Se volvió para presentar a Abiru, pero lo hizo con demasiada rapidez, y estuvo a punto de caer. Abiru se volvió para responder a la inclinación con que lo saludaron. Les clavó los ojos negros como una espada; su sonrisa fue amplia, pero forzada. A diferencia de los otros, parecía estar sobrio. Los tres ocuparon sus asientos, cerca del khamshem, pues los comensales que antes los ocuparan habían desaparecido bajo la mesa. Abiru parecía ansioso por hablar con ellos .1
— Si buscáis prestar servicio, habéis encontrado a vuestro hombre. Le pagaré al barón para que me conduzca hacia el interior del país, pero no me vendrán mal otros brazos. Mi camino será largo, arduo y peligroso.
—¿Hacia dónde vais? — preguntó Kickaha. Y sin embargo, nadie hubiese dicho, al verle, que tenía mucho interés en lo que respondía Abiru, pues no quitaba los ojos de la bella rubia que estaba sentada frente a él.
— No es ningún secreto — respondió Abiru —. El señor de Kranzelkracht, según se dice, es un hombre muy extraño, pero más rico que el Gran Comendador de Teutonia.

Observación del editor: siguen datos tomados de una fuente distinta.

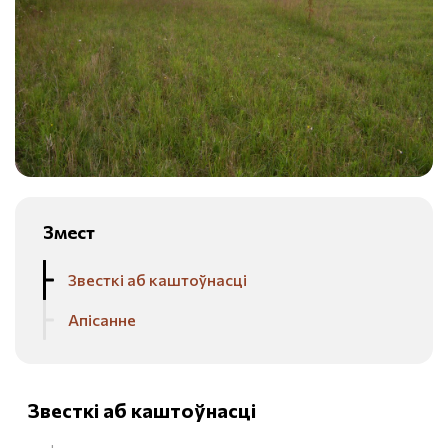
Змест
Звесткі аб каштоўнасці
Апісанне
Звесткі аб каштоўнасці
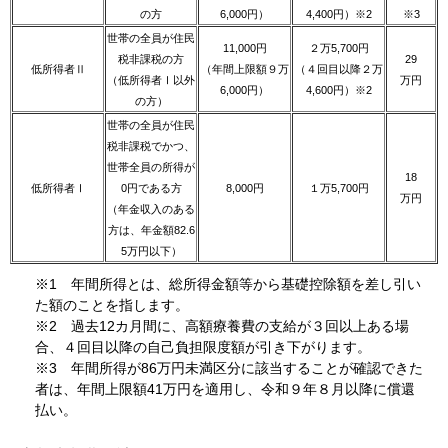
の方
6,000円）
4,400円）※2
※3
世帯の全員が住民
11,000円
２万5,700円
税非課税の方
29
低所得者Ⅱ
（年間上限額９万
（４回目以降２万
（低所得者Ⅰ以外
万円
6,000円）
4,600円）※2
の方）
世帯の全員が住民
税非課税でかつ、
世帯全員の所得が
18
低所得者Ⅰ
0円である方
8,000円
１万5,700円
万円
（年金収入のある
方は、年金額82.6
5万円以下）
※1 年間所得とは、総所得金額等から基礎控除額を差し引い
た額のことを指します。
※2 過去12カ月間に、高額療養費の支給が３回以上ある場
合、４回目以降の自己負担限度額が引き下がります。
※3 年間所得が86万円未満区分に該当することが確認できた
者は、年間上限額41万円を適用し、令和９年８月以降に償還
払い。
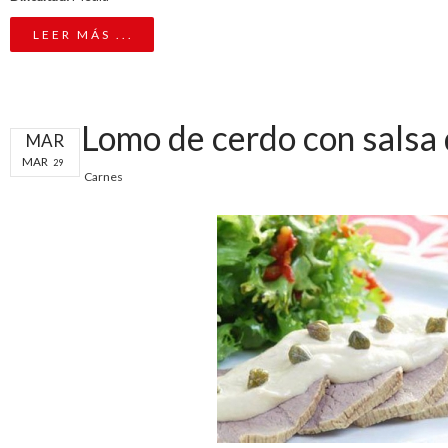
LEER MÁS ...
Lomo de cerdo con salsa
MAR
MAR
29
Carnes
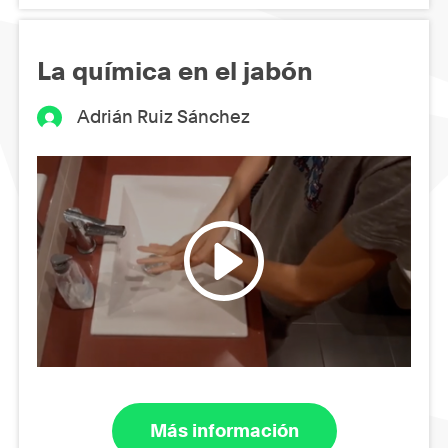
La química en el jabón
Adrián Ruiz Sánchez
Más información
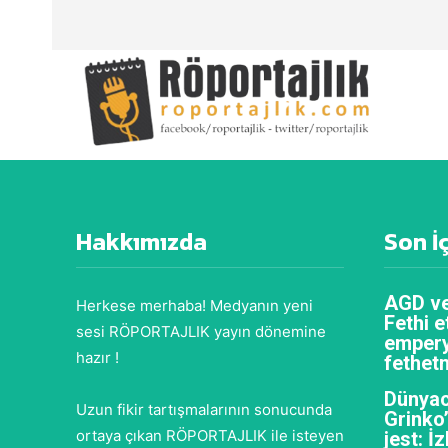
Hakkımızda
Son İ
AGD ve
Herkese merhaba! Medyanın yeni
Fethi e
sesi RÖPORTAJLIK yayın dönemine
empery
hazır !
fethet
Dünyac
Uzun fikir tartışmalarının sonucunda
Grinko
ortaya çıkan RÖPORTAJLIK ile isteyen
jest: İ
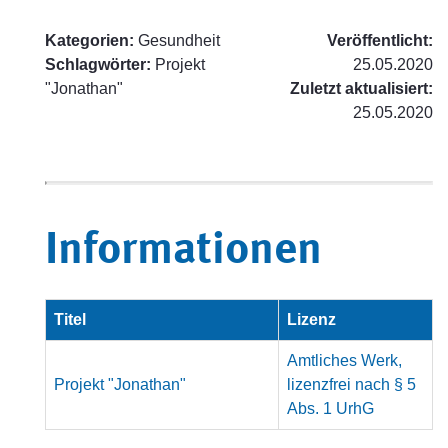
Kategorien:
Gesundheit
Veröffentlicht:
Schlagwörter:
Projekt
25.05.2020
"Jonathan"
Zuletzt aktualisiert:
25.05.2020
Informationen
Titel
Lizenz
Amtliches Werk,
Projekt "Jonathan"
lizenzfrei nach § 5
Abs. 1 UrhG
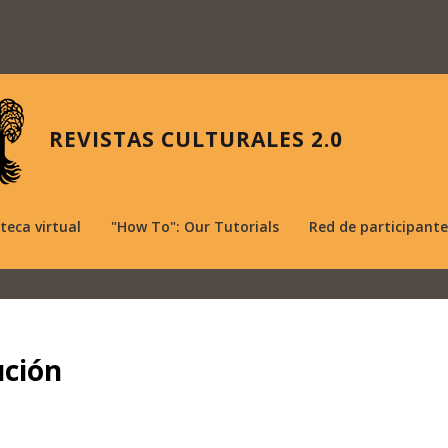
REVISTAS CULTURALES 2.0
oteca virtual
"How To": Our Tutorials
Red de participante
ución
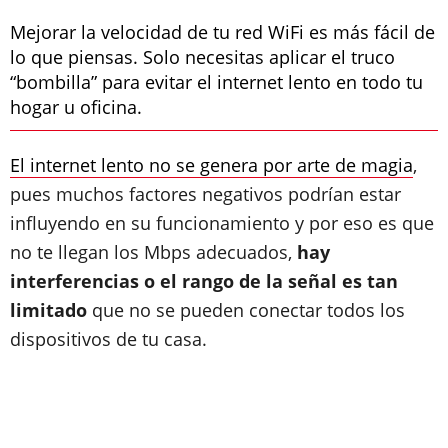
Mejorar la velocidad de tu red WiFi es más fácil de
lo que piensas. Solo necesitas aplicar el truco
“bombilla” para evitar el internet lento en todo tu
hogar u oficina.
El internet lento no se genera por arte de magia
,
pues muchos factores negativos podrían estar
influyendo en su funcionamiento y por eso es que
no te llegan los Mbps adecuados,
hay
interferencias o el rango de la señal es tan
limitado
que no se pueden conectar todos los
dispositivos de tu casa.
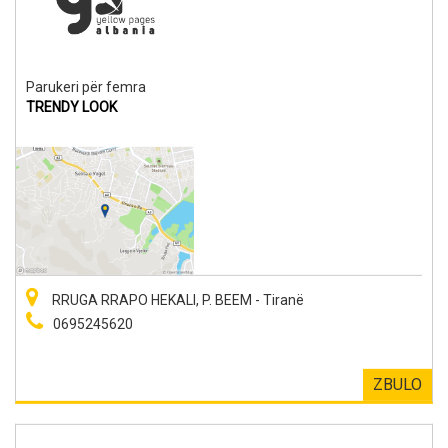
Parukeri për femra
TRENDY LOOK
RRUGA RRAPO HEKALI, P. BEEM - Tiranë
0695245620
ZBULO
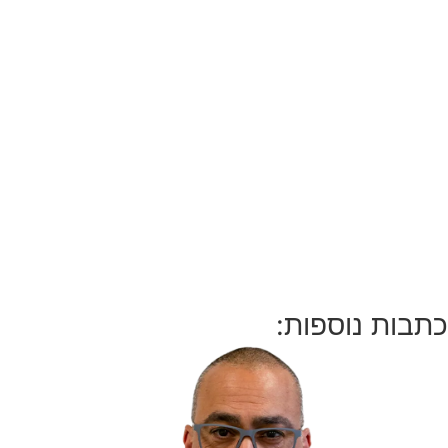
כתבות נוספות:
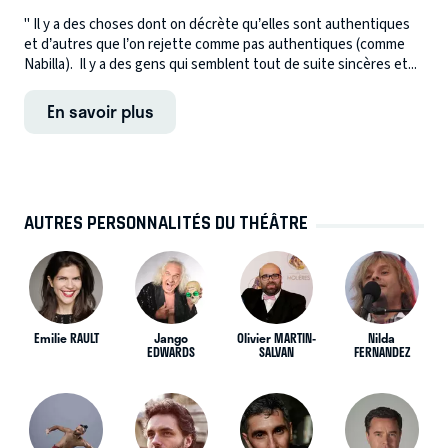
" Il y a des choses dont on décrète qu’elles sont authentiques
et d’autres que l’on rejette comme pas authentiques (comme
Nabilla). Il y a des gens qui semblent tout de suite sincères et...
En savoir plus
AUTRES PERSONNALITÉS DU THÉÂTRE
Emilie RAULT
Jango
Olivier MARTIN-
Nilda
EDWARDS
SALVAN
FERNANDEZ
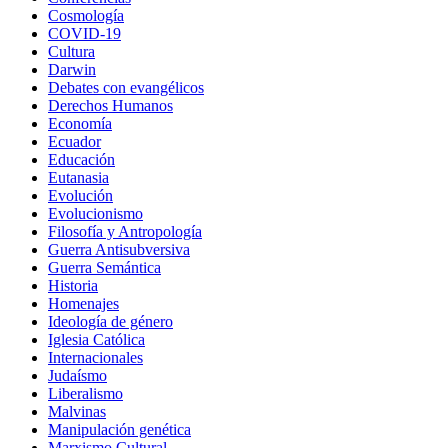
Cosmología
COVID-19
Cultura
Darwin
Debates con evangélicos
Derechos Humanos
Economía
Ecuador
Educación
Eutanasia
Evolución
Evolucionismo
Filosofía y Antropología
Guerra Antisubversiva
Guerra Semántica
Historia
Homenajes
Ideología de género
Iglesia Católica
Internacionales
Judaísmo
Liberalismo
Malvinas
Manipulación genética
Marxismo Cultural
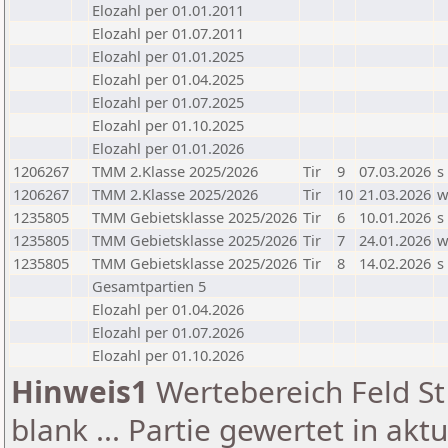
Elozahl per 01.01.2011
Elozahl per 01.07.2011
Elozahl per 01.01.2025
Elozahl per 01.04.2025
Elozahl per 01.07.2025
Elozahl per 01.10.2025
Elozahl per 01.01.2026
1206267
TMM 2.Klasse 2025/2026
Tir
9
07.03.2026
s
1206267
TMM 2.Klasse 2025/2026
Tir
10
21.03.2026
1235805
TMM Gebietsklasse 2025/2026
Tir
6
10.01.2026
s
1235805
TMM Gebietsklasse 2025/2026
Tir
7
24.01.2026
1235805
TMM Gebietsklasse 2025/2026
Tir
8
14.02.2026
s
Gesamtpartien 5
Elozahl per 01.04.2026
Elozahl per 01.07.2026
Elozahl per 01.10.2026
Hinweis1
Wertebereich Feld St 
blank ... Partie gewertet in akt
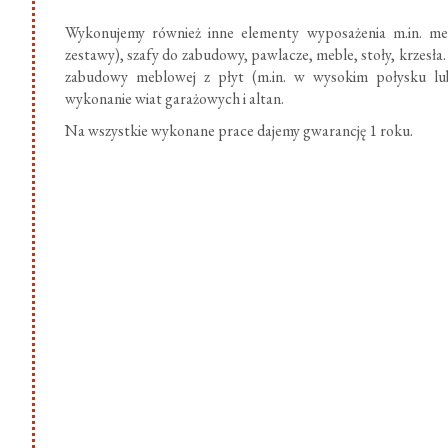
Wykonujemy również inne elementy wyposażenia m.in. meb
zestawy), szafy do zabudowy, pawlacze, meble, stoły, krzesł
zabudowy meblowej z płyt (m.in. w wysokim połysku lub
wykonanie wiat garażowych i altan.
Na wszystkie wykonane prace dajemy gwarancję 1 roku.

— Lo sé de seguro — observó Kickaha —. He estado en su propiedad y he visto sus tesoros. Hace muchos años, según se cuenta, desafió las iras del Señor escalando la gran montaña hacia el nivel de Atlantis. Allí robó el tesoro del mismo Rhadamanthus y huyó con un saco de joyas. Desde entonces, von Kranzelkracht ha acrecentado sus riquezas con la conquista de los feudos que rodeaban a los suyos. Se dice que el Gran Comendador está preocupado por ello, y que piensa organizar una cruzada en su contra. El Comendador sostiene que ese hombre es un hereje. Pero si así fuera, ¿acaso el Señor no lo habría fulminado con sus rayos hace mucho tiempo?
Abiru inclinó la cabeza y se tocó la frente con la punta de los dedos.
— Los designios del Señor son misteriosos. Además, sólo el Señor conoce la verdad. En todo caso, llevaré a Kranzelkracht a mis esclavos y ciertas posesiones mías. Espero obtener pingues ganancias de mi aventura, y aquellos caballeros lo bastante valientes para acompañarme compartirán el oro, para no mencionar la fama.